Tsai will meet visiting U.S. lawmaker delegation, led by Michael McCaul, chairman of the House Foreign Affairs Committee, later on Saturday.

DIPLOMACY AND DRILLS

The People’s Daily, the official newspaper of China’s ruling Communist Party, said in a commentary on Saturday that the government has “a strong ability to thwart any form of Taiwan independence secession”.

“All countermeasures taken by the Chinese government belong to China’s legitimate and legal right to safeguard national sovereignty and territorial integrity,” it said.

Tsai has repeatedly offered talks with China but has been rebuffed as the government views her as a separatist. She says only Taiwan’s people can decide their future.

China had threatened unspecified retaliation if the meeting with McCarthy – second in line to succeed the U.S. president, after the vice president – were to take place. Beijing staged war games around Taiwan, including live-fire missile launches, in August after then-House Speaker Nancy Pelosi visited Taipei.

However, unlike in August, China has yet to announce whether it will also stage missile drills.

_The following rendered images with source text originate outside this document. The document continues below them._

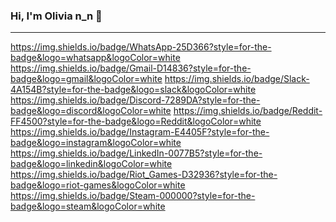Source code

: ### Hi, I'm Olivia n_n 👋
---
https://img.shields.io/badge/WhatsApp-25D366?style=for-the-badge&logo=whatsapp&logoColor=white
https://img.shields.io/badge/Gmail-D14836?style=for-the-badge&logo=gmail&logoColor=white
https://img.shields.io/badge/Slack-4A154B?style=for-the-badge&logo=slack&logoColor=white
https://img.shields.io/badge/Discord-7289DA?style=for-the-badge&logo=discord&logoColor=white
https://img.shields.io/badge/Reddit-FF4500?style=for-the-badge&logo=Reddit&logoColor=white
https://img.shields.io/badge/Instagram-E4405F?style=for-the-badge&logo=instagram&logoColor=white
https://img.shields.io/badge/LinkedIn-0077B5?style=for-the-badge&logo=linkedin&logoColor=white
https://img.shields.io/badge/Riot_Games-D32936?style=for-the-badge&logo=riot-games&logoColor=white
https://img.shields.io/badge/Steam-000000?style=for-the-badge&logo=steam&logoColor=white


<!--

**OliviaFV/OliviaFV** is a ✨ _special_ ✨ repository because its `README.md` (this file) appears on your GitHub profile.

Here are some ideas to get you started:

- 🔭 I’m currently working on ...
- 🌱 I’m currently learning ...
- 👯 I’m looking to collaborate on ...
- 🤔 I’m looking for help with ...
- 💬 Ask me about ...
- 📫 How to reach me: ...
- ⚡ Fun fact: ...
-->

In the previous instance, China published a map at the time it announced the drills, showing which maritime areas near Taiwan it would be firing into.

Taiwanese officials had expected a less severe reaction to the McCarthy meeting, given it took place in the United States, but they had said they could not rule out the possibility of China staging more drills.

China’s announcement came hours after French President Emmanuel Macron left China, where he met President Xi Jinping and other senior leaders. Macron urged Beijing to talk sense to Russia over the war in Ukraine.

European Union chief Ursula von der Leyen, also in China this week to meet Xi, said stability in the Taiwan Strait was of paramount importance.